OPTECH Special Report: Practical Applications of Tech
Sessions focused on how the industry can look beyond hype and adopt tech in a meaningful way.

After three years, the multifamily industry may have finally moved beyond the initial stages of AI hype. Now, stakeholders are focused on practical applications for implementing new technology in ways that will meaningfully impact both employees and residents.
“The tools are only as good as the processes that surround them,” said Scott Berka, senior managing director of brand & customer experience at Greystar.
This was a prevailing sentiment on the second day of the OPTECH conference. Here are some of the biggest takeaways.
Advantages for the little guys
The conference began with a session on tech stack strategies for “the rest of us,” aiming to help smaller firms navigate the ever-growing number of property tech vendors.
In fact, panelists agreed that these firms might be in a better position to adopt new tech than their larger competitors, simply because their portfolio sizes allow them to be nimbler in their implementations of the technology.
READ ALSO: Highlights from OPTECH Day 1
“We move quicker than a lot of the bigger companies because we don’t have to navigate as many organizational layers,” said Anna Malhari, COO of Veris Residential. “We can make a decision about something within a few weeks and impact the whole business much faster than larger operators.”
Learning from other industries
Another panel brought together marketing and technology experts to discuss ways of better personalizing the multifamily leasing experience–a practice that is already commonplace in other industries.
E-commerce brands, for example, will take into account a customer’s past purchases and recommend them similar products to consider next. Multifamily, however, has struggled to adopt this concept.
Erica White, senior vice president of technology and strategic initiatives at Article Student Living, said that one way her firm personalizes the leasing experience is by taking into account a prospect’s preferred contact methods. Younger generations, she explained, tend to want to avoid phone calls, so Article’s team will focus on texts and emails.
A proper tech deployment should start from the bottom up–not from the top down, panelists at the session on personalization noted. After all, it is the in-the-trenches employees who will have to use these tools on a daily basis.
“The hardest person to sell to is not the CEO,” said Berka. “It’s the onsite team. They’re dealing with 1,000 things at the same time.”
Effective AI deployments should allow employees to focus more on the human-centered tasks they likely prefer, Malhari said in the panel on tech for smaller firms, which can in turn help improve resident satisfaction.
A well-balanced data diet

Speakers across the day’s panels repeatedly brought up the topic of data, and one session dived into how firms can navigate a wide field of sources, especially in light of the recent government shutdown that delayed and canceled certain public reports.

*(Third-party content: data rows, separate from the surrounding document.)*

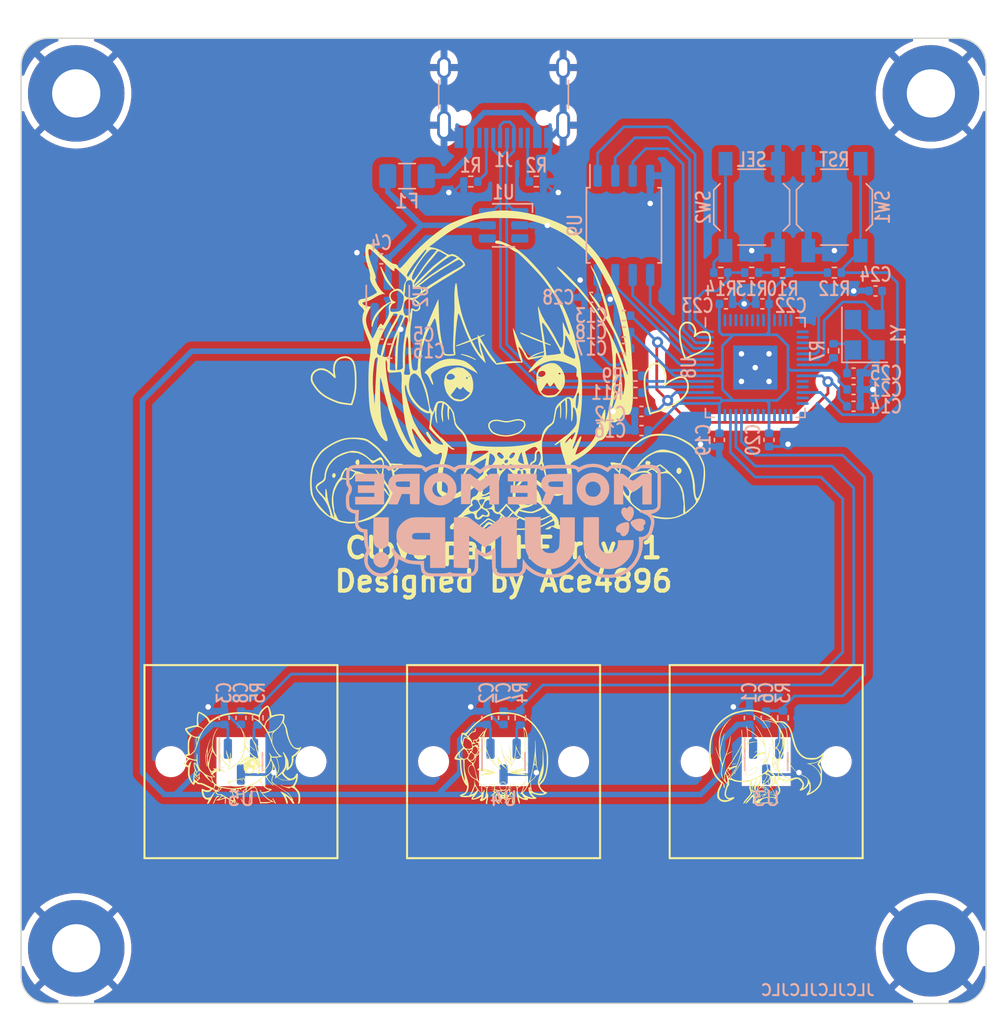
<source format=kicad_pcb>
(kicad_pcb (version 20221018) (generator pcbnew)

  (general
    (thickness 1.6)
  )

  (paper "A4")
  (title_block
    (title "Cloverpad HE")
    (rev "1")
  )

  (layers
    (0 "F.Cu" signal)
    (31 "B.Cu" signal)
    (32 "B.Adhes" user "B.Adhesive")
    (33 "F.Adhes" user "F.Adhesive")
    (34 "B.Paste" user)
    (35 "F.Paste" user)
    (36 "B.SilkS" user "B.Silkscreen")
    (37 "F.SilkS" user "F.Silkscreen")
    (38 "B.Mask" user)
    (39 "F.Mask" user)
    (40 "Dwgs.User" user "User.Drawings")
    (41 "Cmts.User" user "User.Comments")
    (42 "Eco1.User" user "User.Eco1")
    (43 "Eco2.User" user "User.Eco2")
    (44 "Edge.Cuts" user)
    (45 "Margin" user)
    (46 "B.CrtYd" user "B.Courtyard")
    (47 "F.CrtYd" user "F.Courtyard")
    (48 "B.Fab" user)
    (49 "F.Fab" user)
    (50 "User.1" user)
    (51 "User.2" user)
    (52 "User.3" user)
    (53 "User.4" user)
    (54 "User.5" user)
    (55 "User.6" user)
    (56 "User.7" user)
    (57 "User.8" user)
    (58 "User.9" user)
  )

  (setup
    (stackup
      (layer "F.SilkS" (type "Top Silk Screen") (color "Black"))
      (layer "F.Paste" (type "Top Solder Paste"))
      (layer "F.Mask" (type "Top Solder Mask") (color "White") (thickness 0.01))
      (layer "F.Cu" (type "copper") (thickness 0.035))
      (layer "dielectric 1" (type "core") (color "FR4 natural") (thickness 1.51) (material "FR4") (epsilon_r 4.5) (loss_tangent 0.02))
      (layer "B.Cu" (type "copper") (thickness 0.035))
      (layer "B.Mask" (type "Bottom Solder Mask") (color "White") (thickness 0.01))
      (layer "B.Paste" (type "Bottom Solder Paste"))
      (layer "B.SilkS" (type "Bottom Silk Screen") (color "Black"))
      (copper_finish "None")
      (dielectric_constraints no)
    )
    (pad_to_mask_clearance 0)
    (grid_origin 50.8 50.8)
    (pcbplotparams
      (layerselection 0x00010fc_ffffffff)
      (plot_on_all_layers_selection 0x0000000_00000000)
      (disableapertmacros false)
      (usegerberextensions true)
      (usegerberattributes false)
      (usegerberadvancedattributes false)
      (creategerberjobfile false)
      (dashed_line_dash_ratio 12.000000)
      (dashed_line_gap_ratio 3.000000)
      (svgprecision 4)
      (plotframeref false)
      (viasonmask false)
      (mode 1)
      (useauxorigin false)
      (hpglpennumber 1)
      (hpglpenspeed 20)
      (hpglpendiameter 15.000000)
      (dxfpolygonmode true)
      (dxfimperialunits true)
      (dxfusepcbnewfont true)
      (psnegative false)
      (psa4output false)
      (plotreference true)
      (plotvalue false)
      (plotinvisibletext false)
      (sketchpadsonfab false)
      (subtractmaskfromsilk true)
      (outputformat 1)
      (mirror false)
      (drillshape 0)
      (scaleselection 1)
      (outputdirectory "plots/")
    )
  )

  (net 0 "")
  (net 1 "+3V3")
  (net 2 "GND")
  (net 3 "+5V")
  (net 4 "HS0")
  (net 5 "HS1")
  (net 6 "HS2")
  (net 7 "+1V1")
  (net 8 "XIN")
  (net 9 "Net-(C25-Pad2)")
  (net 10 "unconnected-(U8-GPIO16-Pad27)")
  (net 11 "unconnected-(U8-GPIO17-Pad28)")
  (net 12 "VBUS")
  (net 13 "Net-(J1-CC1)")
  (net 14 "D+")
  (net 15 "D-")
  (net 16 "unconnected-(J1-SBU1-PadA8)")
  (net 17 "Net-(J1-CC2)")
  (net 18 "unconnected-(J1-SBU2-PadB8)")
  (net 19 "Net-(U8-USB_DP)")
  (net 20 "Net-(U3-OUT)")
  (net 21 "Net-(U4-OUT)")
  (net 22 "Net-(U5-OUT)")
  (net 23 "Net-(R10-Pad2)")
  (net 24 "XOUT")
  (net 25 "Net-(U8-USB_DM)")
  (net 26 "Net-(R14-Pad1)")
  (net 27 "RESET")
  (net 28 "Q_SEL")
  (net 29 "unconnected-(U8-GPIO0-Pad2)")
  (net 30 "unconnected-(U1-IO2-Pad3)")
  (net 31 "unconnected-(U1-IO3-Pad4)")
  (net 32 "unconnected-(U8-GPIO24-Pad36)")
  (net 33 "unconnected-(U8-GPIO1-Pad3)")
  (net 34 "unconnected-(U8-GPIO2-Pad4)")
  (net 35 "unconnected-(U8-GPIO3-Pad5)")
  (net 36 "unconnected-(U8-GPIO4-Pad6)")
  (net 37 "unconnected-(U8-GPIO5-Pad7)")
  (net 38 "unconnected-(U8-GPIO6-Pad8)")
  (net 39 "unconnected-(U8-GPIO7-Pad9)")
  (net 40 "unconnected-(U8-GPIO8-Pad11)")
  (net 41 "unconnected-(U8-GPIO11-Pad14)")
  (net 42 "unconnected-(U8-GPIO12-Pad15)")
  (net 43 "unconnected-(U8-GPIO13-Pad16)")
  (net 44 "unconnected-(U8-GPIO14-Pad17)")
  (net 45 "unconnected-(U8-GPIO15-Pad18)")
  (net 46 "SWCLK")
  (net 47 "SWD")
  (net 48 "unconnected-(U8-GPIO10-Pad13)")
  (net 49 "unconnected-(U8-GPIO9-Pad12)")
  (net 50 "unconnected-(U8-GPIO18-Pad29)")
  (net 51 "unconnected-(U8-GPIO19-Pad30)")
  (net 52 "unconnected-(U8-GPIO20-Pad31)")
  (net 53 "unconnected-(U8-GPIO21-Pad32)")
  (net 54 "unconnected-(U8-GPIO22-Pad34)")
  (net 55 "unconnected-(U8-GPIO23-Pad35)")
  (net 56 "unconnected-(U8-GPIO25-Pad37)")
  (net 57 "unconnected-(U8-GPIO29_ADC3-Pad41)")
  (net 58 "Q_IO3")
  (net 59 "Q_CLK")
  (net 60 "Q_IO0")
  (net 61 "Q_IO2")
  (net 62 "Q_IO1")

  (footprint "MountingHole:MountingHole_3.5mm_Pad" (layer "F.Cu") (at 19.8 19.8))

  (footprint "MountingHole:MountingHole_3.5mm_Pad" (layer "F.Cu") (at 81.8 19.8))

  (footprint "MountingHole:MountingHole_3.5mm_Pad" (layer "F.Cu") (at 19.8 81.8))

  (footprint "MountingHole:MountingHole_3.5mm_Pad" (layer "F.Cu") (at 81.8 81.8))

  (footprint "Package_SO:SOIC-8_5.23x5.23mm_P1.27mm" (layer "B.Cu") (at 59.53125 29.36875 -90))

  (footprint "Capacitor_SMD:C_0402_1005Metric" (layer "B.Cu") (at 49.579995 65.0875 90))

  (footprint "Fuse:Fuse_1206_3216Metric" (layer "B.Cu") (at 43.8 25.8))

  (footprint "Custom:KS-20-1U-DRV5056" (layer "B.Cu") (at 50.8 68.2625 180))

  (footprint "Resistor_SMD:R_0402_1005Metric" (layer "B.Cu") (at 66.559358 32.8))

  (footprint "Capacitor_SMD:C_0402_1005Metric" (layer "B.Cu") (at 60.805 42.8625 180))

  (footprint "Capacitor_SMD:C_0402_1005Metric" (layer "B.Cu") (at 70.05625 44.93 -90))

  (footprint "Capacitor_SMD:C_0402_1005Metric" (layer "B.Cu") (at 60.805 44.251557 180))

  (footprint "Capacitor_SMD:C_0603_1608Metric" (layer "B.Cu") (at 42.54375 38.49375))

  (footprint "Capacitor_SMD:C_0402_1005Metric" (layer "B.Cu") (at 76.190543 40.084366 180))

  (footprint "Capacitor_SMD:C_0402_1005Metric" (layer "B.Cu") (at 69.57625 35.061382 180))

  (footprint "Resistor_SMD:R_0402_1005Metric" (layer "B.Cu") (at 74.8 32.8))

  (footprint "Resistor_SMD:R_0402_1005Metric" (layer "B.Cu") (at 48.41875 26.19375 180))

  (footprint "Crystal:Crystal_SMD_3225-4Pin_3.2x2.5mm" (layer "B.Cu") (at 76.99375 37.30625 90))

  (footprint "Capacitor_SMD:C_0402_1005Metric" (layer "B.Cu") (at 59.53125 38.298427 180))

  (footprint "Package_TO_SOT_SMD:SOT-23-3" (layer "B.Cu") (at 42.4 34.525 90))

  (footprint "Capacitor_SMD:C_0402_1005Metric" (layer "B.Cu") (at 69.85 65.0875 90))

  (footprint "Resistor_SMD:R_0402_1005Metric" (layer "B.Cu") (at 71.070005 65.0875 90))

  (footprint "PCM_marbastlib-various:SOT-23-6-routable" (layer "B.Cu") (at 50.8 29.36875 180))

  (footprint "Capacitor_SMD:C_0402_1005Metric" (layer "B.Cu") (at 57.152335 34.59375 180))

  (footprint "Capacitor_SMD:C_0402_1005Metric" (layer "B.Cu") (at 50.8 65.0875 90))

  (footprint "Capacitor_SMD:C_0402_1005Metric" (layer "B.Cu") (at 59.53125 37.107801 180))

  (footprint "Capacitor_SMD:C_0402_1005Metric" (layer "B.Cu") (at 59.53125 35.917175 180))

  (footprint "Capacitor_SMD:C_0402_1005Metric" (layer "B.Cu") (at 66.45625 44.93 -90))

  (footprint "Button_Switch_SMD:SW_SPST_TL3342" (layer "B.Cu") (at 68.8 28.05 90))

  (footprint "Resistor_SMD:R_0402_1005Metric" (layer "B.Cu") (at 60.325 40.277929))

  (footprint "Capacitor_SMD:C_0402_1005Metric" (layer "B.Cu") (at 41.922768 31.8 180))

  (footprint "Resistor_SMD:R_0402_1005Metric" (layer "B.Cu") (at 68.8 32.8 180))

  (footprint "Resistor_SMD:R_0402_1005Metric" (layer "B.Cu") (at 71.040642 32.8 180))

  (footprint "Button_Switch_SMD:SW_SPST_TL3342" (layer "B.Cu") (at 74.8 28.05 -90))

  (footprint "Capacitor_SMD:C_0402_1005Metric" (layer "B.Cu") (at 66.93625 35.061382))

  (footprint "Capacitor_SMD:C_0402_1005Metric" (layer "B.Cu") (at 77.7875 34.13125))

  (footprint "Capacitor_SMD:C_0402_1005Metric" (layer "B.Cu") (at 68.629995 65.0875 90))

  (footprint "Resistor_SMD:R_0402_1005Metric" (layer "B.Cu") (at 53.18125 26.19375))

  (footprint "PCM_marbastlib-various:USB_C_Receptacle_HRO_TYPE-C-31-M-12" (layer "B.Cu") (at 50.8 18.975))

  (footprint "Resistor_SMD:R_0402_1005Metric" (layer "B.Cu") (at 74.737261 38.46792 -90))

  (footprint "Capacitor_SMD:C_0402_1005Metric" (layer "B.Cu") (at 76.190543 41.274992))

  (footprint "Capacitor_SMD:C_0402_1005Metric" (layer "B.Cu") (at 76.190543 42.490618))

  (footprint "Package_DFN_QFN:QFN-56-1EP_7x7mm_P0.4mm_EP3.2x3.2mm" (layer "B.Cu") (at 69.05625 39.6875 -90))

  (footprint "Resistor_SMD:R_0402_1005Metric" (layer "B.Cu") (at 60.325 41.503222))

  (footprint "Custom:KS-20-1U-DRV5056" (layer "B.Cu") (at 69.85 68.2625 180))

  (footprint "Resistor_SMD:R_0402_1005Metric" (layer "B.Cu") (at 52.020005 65.0875 90))

  (footprint "Capacitor_SMD:C_0402_1005Metric" (layer "B.Cu") (at 30.529995 65.0875 90))

  (footprint "Custom:KS-20-1U-DRV5056" locked (layer "B.Cu")
    (tstamp f68067e9-9a53-48c0-9954-477c5852365b)
    (at 31.75 68.2625 180)
    (property "LCSC" "C2152902")
    (property "Sheetfile" "cloverpad-he.kicad_sch")
    (property "Sheetname" "")
    (property "ki_description" "50 mV/mT, 158-mT, 20-kHz, 3.3/5V, SOT-23")
    (property "ki_keywords" "Unipolar Ratiometric Linear Hall Effect Sensor")
    (path "/5aa1b48d-7e1d-4fce-9d4b-9e46b1348b1a")
    (attr through_hole)
    (fp_text reference "U5" (at 0 -2.696169) (layer "B.SilkS")
        (effects (font (size 1 1) (thickness 0.15)) (justify mirror))
      (tstamp 51317ce9-3b78-4caf-b9bf-06756ca93786)
    )
    (fp_text value "DRV5056A4xDBZxQ1" (at 0 7.9375) (layer "Dwgs.User") hide
        (effects (font (size 1 1) (thickness 0.15)))
      (tstamp a4a1c4a3-b114-4d95-8afc-abebb0f50406)
    )
    (fp_text user "${REFERENCE}" (at 0 0 90) (laye
... [2157068 chars truncated]
</source>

Government data, such as the Consumer Price Index and monthly jobs report, should be one source of information a firm uses to guide decisions. But it’s also important to utilize private sector and in-house data. Utilizing several sources of statistics is crucial to having a deeper understanding of the current environment, the panelists emphasized.
Especially in the current AI landscape, it has never been more important for a firm to collect and understand data about its business, according to Bindiya Mano, director of data engineering & analytics at Continental Properties.
“AI will only win if data wins,” Mano said. “AI may be the shiny object today, but the real brilliance lies in data governance.”